No subtitles but a lot of dialogue-free action

Jason and the Argonauts (1963)

Jason and the Argonauts
Directed by Don Chaffey
Written by Jan Read, Beverley Cross, and Apollonios Rhodios
1963/UK/USA
The Great Company/Morningside Productions
First viewing/Amazon Instant

 

[box] Hera: [asked why the gods set temptations and traps for mortals] So that the gods may know them, and men may know themselves.[/box]

Who needs CGI when you can have Ray Harryhausen?

Pelias usurps the throne of Thessaly by killing King Aristo.  However, there is a prophesy that he will eventually be defeated by a child of the King.  He makes the mistake of slaying a daughter of the King who has sought Hera’s protection.  Thereafter, Hera becomes the benecfactrix of the daughter’s son Jason.

The baby Jason grows up and is ready to punish the man who murdered his father and take up the throne.  Before he can do so, he must retrieve the fabled Golden Fleece from the island of Colchis.  He obtains a vessel, the Argos, and brave crew that includes the demi-God Hercules.  On the way to the fleece, Jason and his men undergo many fantastic adventures.

The genre makes it likely that this would not be a favorite.  The stop-motion animation, however, makes it a joy to watch throughout. Ray Harryhausen reached the top of his game with this one.  It is just mind-blowing the amount of skill that went into making an entire army of individual skeletons move so realistically.  Recommended to fans of this kind of thing.

Trailer

Clip (The version on Amazon Instant has been restored to pristine condition, making the effects that much more impressive.)

Shock Corridor (1963)

Shock Corridor
Directed by Samuel Fuller
Written by Samuel Fuller
1963/USA
Allied Artists Pictures/Leon Fromkess-Sam Firks Productions/F&F Productions
Repeat viewing/Netflix rental
One of 1001 Movies You Must See Before You Die

[box] Pagliacci: Life is a messy weapon.[/box]

Courage and talent mix with an outsider’s view of reality to make a truly weird and wonderful experience of life in a mad house.

Investigative reporter Johnny Barrett (Peter Breck) wants nothing, not even stripper girlfriend Cathy (Constance Powers), more than the Pulitzer Prize.  Oddly, he decides the best way of getting it is having himself admitted to an insane asylum where he hopes to solve a patient’s murder.  He studies for a year to impersonate a man with an insatiable yen for his sister, to be played by Cathy.  Cathy gets very cold feet as the time for admission approaches but Johnny coerces her into keeping her promise to play along.

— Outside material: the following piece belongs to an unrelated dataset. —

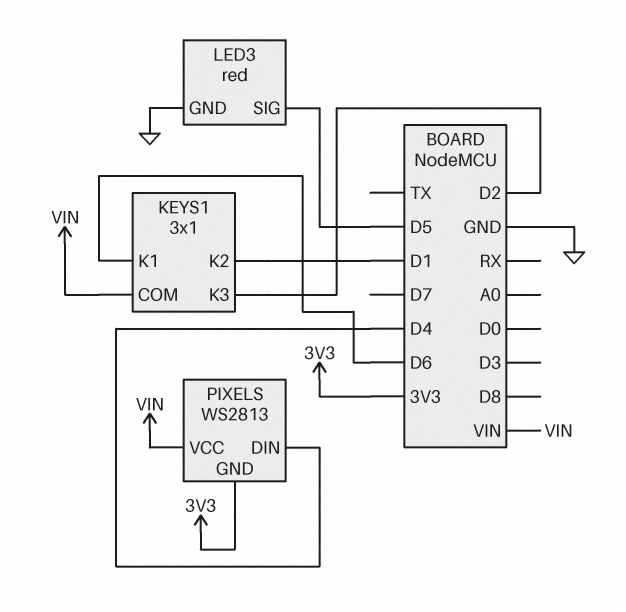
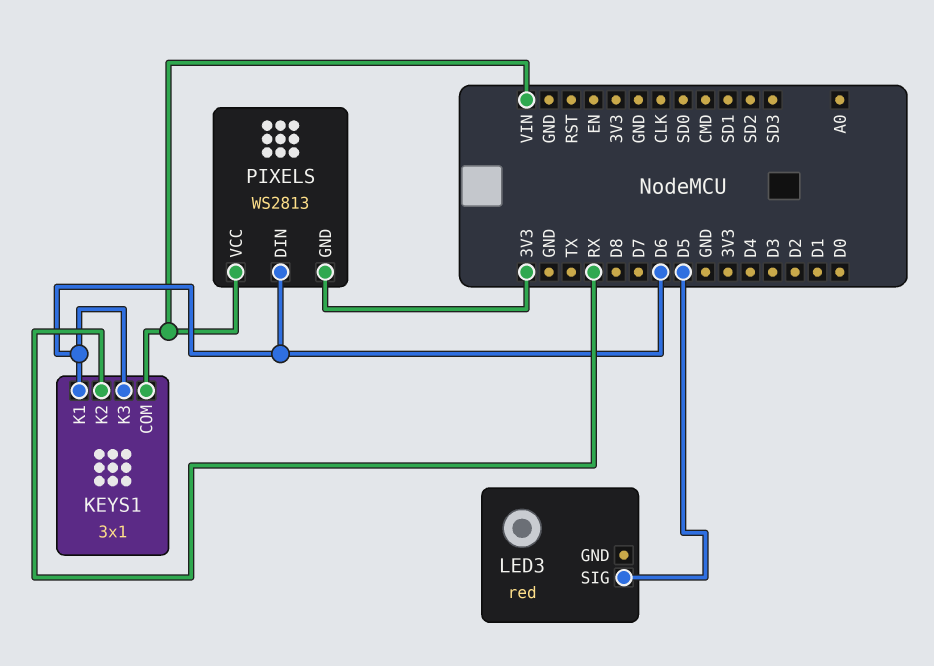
KEYS1 pin K2: D1 -> RX
KEYS1 pin K3: D2 -> D6
LED3 pin GND: GND -> none
PIXELS pin DIN: D4 -> D6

Johnny starts out well by getting clues from a number of the inmates.  These all suffer delusions.  One thinks he is an opera singer.  A man who turned traitor in the Korean war thinks he is a Confederate general.  A nuclear scientist’s guilt causes him to retreat into childhood.  Perhaps the most striking case is that of a black student who integrated a white university and now masquerades as a white supremacist.  Time in the institution takes it’s toll on Johnny’s own sanity.  His experiences in the “nympho ward” and with electric shock therapy do not help.

This movie is great!  It’s as if somebody like Ed Wood actually had talent and a budget. Fuller gave full vent to his most lurid impulses and it all works surprisingly well.  My favorite bit might be Cathy’s strip-tease.  The camera opens on her face which is totally wrapped in a feather boa making her appear a bit like Big Bird singing a torch song.  And the dance just gets odder and odder.  Stanley Cortez’s (The Magnificent Ambersons) cinematography gives the film stunning lights and shadows.  Recommended.